We recently received a summary of a new report released by Trout Unlimited on handling stress and the effects on fish from catch and release fishing. We weren’t surprised to read that the two factors that contribute most to fish mortality when caught were angling duration (the amount of time a fish is played before being released) and air exposure (the amount of time the fish is out of the water), and hopefully you aren’t either. However, we did find some of their findings extremely interesting, and think you will too. For example..
- 15-20 Seconds. According to the report, a fish should never be out of the water longer than 15-20 seconds. After this length of time, the survival rate of released fish drops fast. In fact, one study found that rainbow trout had an 88% survival rate when exercised to simulate being caught. However, once exposed to air for 30 seconds, the survival rate dropped to only 62%! So, once you’ve landed your fish and removed the fly (in the water of course), make sure everything is ready to go before hoisting him out of the water for a photo. Aim for one big lift for that hero shot (closer to the water is better), before putting him right back in the water.

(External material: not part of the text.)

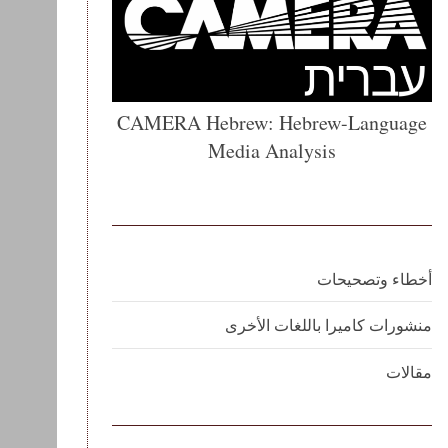
CAMERA Hebrew: Hebrew-Language
Media Analysis
أخطاء وتصحيحات
منشورات كاميرا باللغات الأخرى
مقالات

- Long Fights Mean High Stress. The amount of time the fish is played is one of the largest contributing factors of stress on a fish. According to the report, some studies have shown that up to 89% of fish played to exhaustion die after being released. You don’t have to be a statistician to know that’s not good. Use as heavy gear you can get away with (within reason of course), and put the steam on! You may be surprised you’ll land more fish by doing so!
- Learn to Remove Hooks. The report also mentioned that some studies found that more fish were harmed by novice anglers, due to a longer time required to remove hooks. This shouldn’t be discouraging to any novice anglers out there.. Practice makes perfect! However, if you think you might be in this category, try this exercise. Take an orange (or similar fruit) and stick the hook point of a fly into the peel. Grab the hook with your forceps, and rotate your wrist in the opposite direction of the hook bend. Practice until you are comfortable removing hooks quickly and safely.
In summary of the report, the good folks of TU offered some ‘common sense’ guidelines that every angler should abide by in order to minimize stress to the fish. Be a responsible angler and follow suit!
Minimize angling duration (the time a fish is played and handled for hook removal).
Minimize air exposure by removing hooks with the fish in water and photographing fish quickly.
Use barbless hooks and artificial lures/flies.
Use rubber nets void of knots that protect fish scales and mucous.
Avoid angling during extremes in water temperature.